───── RECORDS SUPPLIED

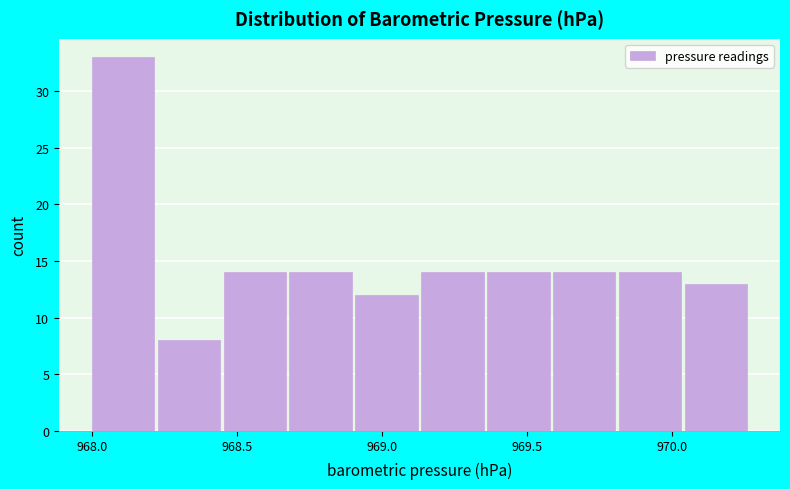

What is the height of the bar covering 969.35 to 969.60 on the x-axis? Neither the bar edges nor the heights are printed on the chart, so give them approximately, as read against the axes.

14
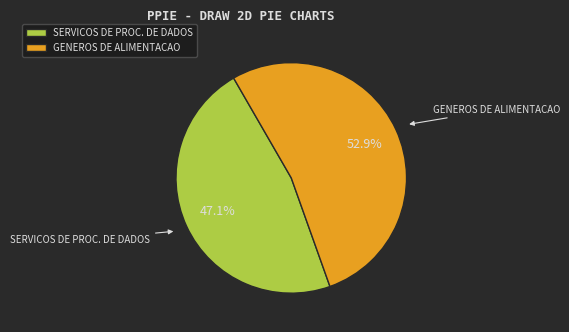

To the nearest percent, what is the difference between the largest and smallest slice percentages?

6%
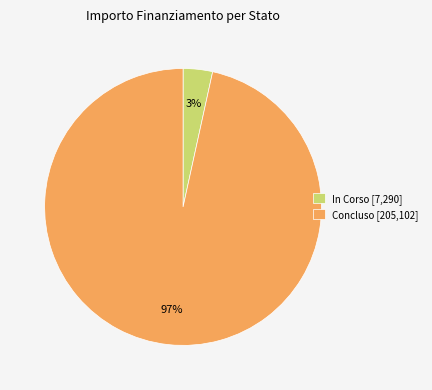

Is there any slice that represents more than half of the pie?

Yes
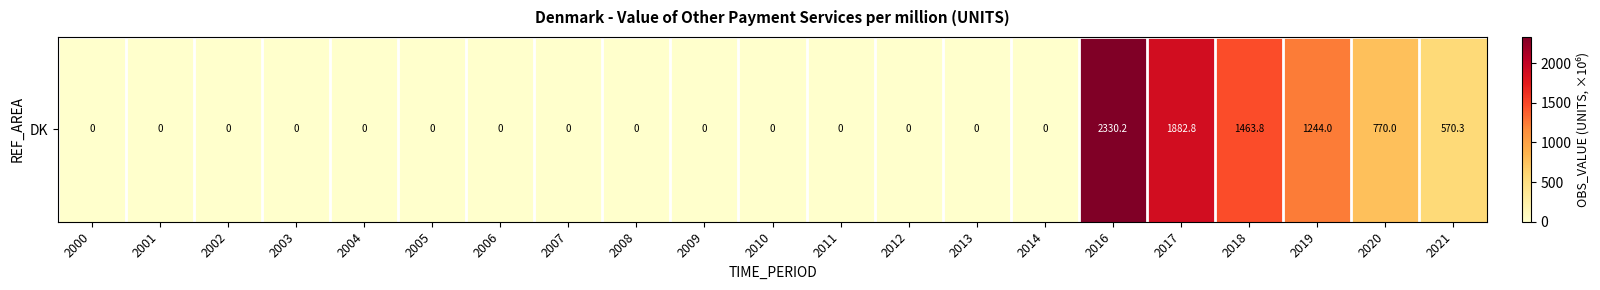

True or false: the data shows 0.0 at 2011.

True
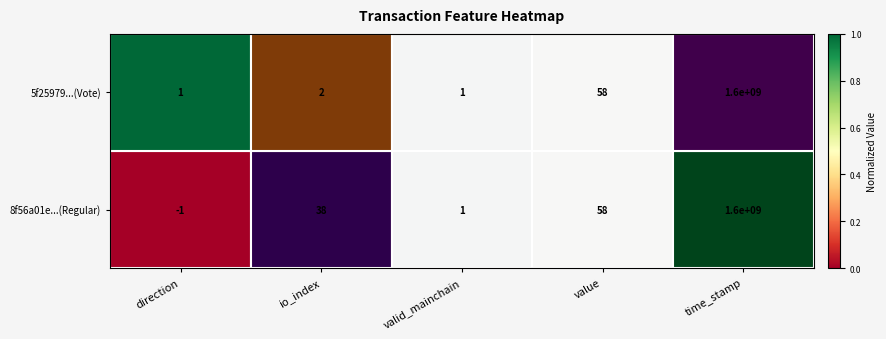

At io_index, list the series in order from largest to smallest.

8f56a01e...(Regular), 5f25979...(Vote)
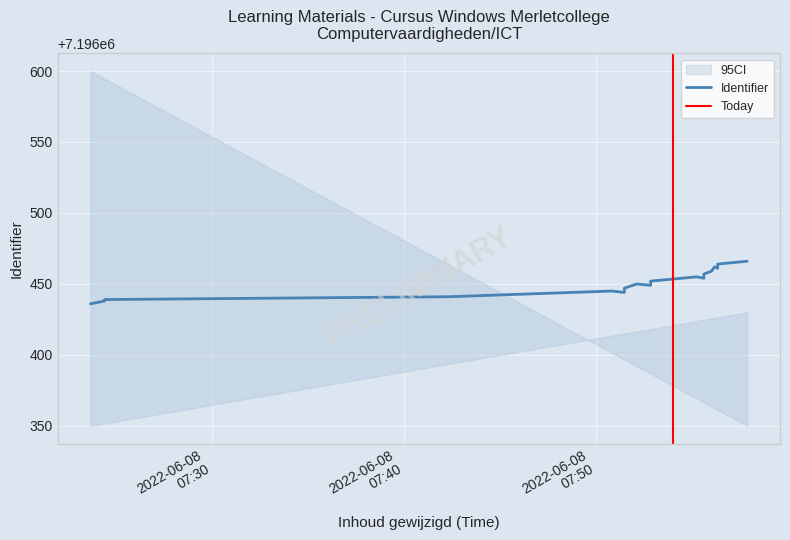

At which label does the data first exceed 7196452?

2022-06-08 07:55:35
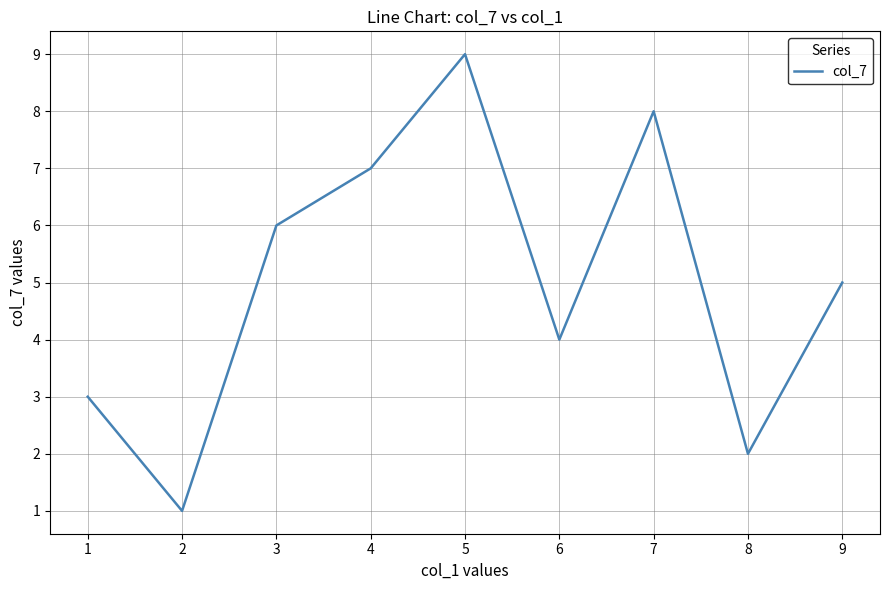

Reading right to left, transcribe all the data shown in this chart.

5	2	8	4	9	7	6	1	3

──────────
───── RECORDS SUPPLIED

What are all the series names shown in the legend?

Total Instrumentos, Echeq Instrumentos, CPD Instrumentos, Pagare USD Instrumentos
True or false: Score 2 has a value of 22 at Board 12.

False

──────────
───── RECORDS SUPPLIED

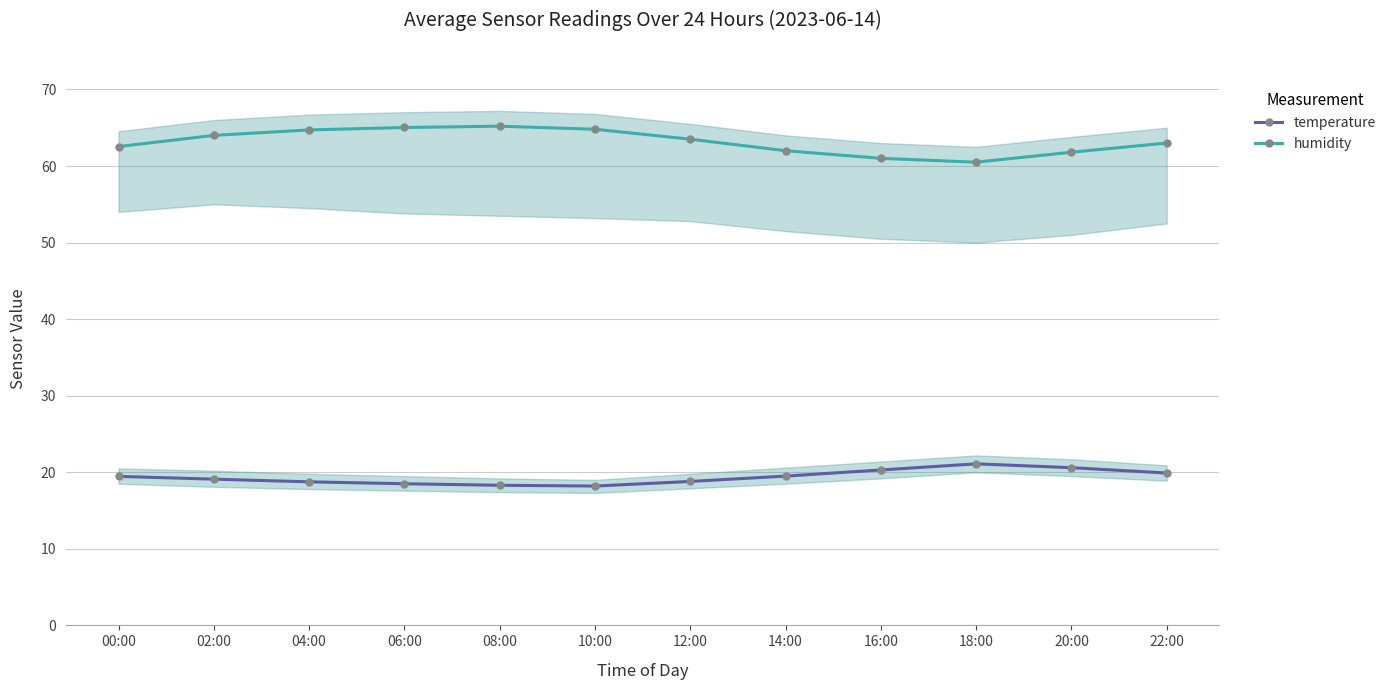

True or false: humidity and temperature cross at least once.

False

──────────

Please return every line from the three blocks above that contains the word "smallest", matching case exactly.

To the nearest percent, what is the difference between the largest and smallest slice percentages?
At io_index, list the series in order from largest to smallest.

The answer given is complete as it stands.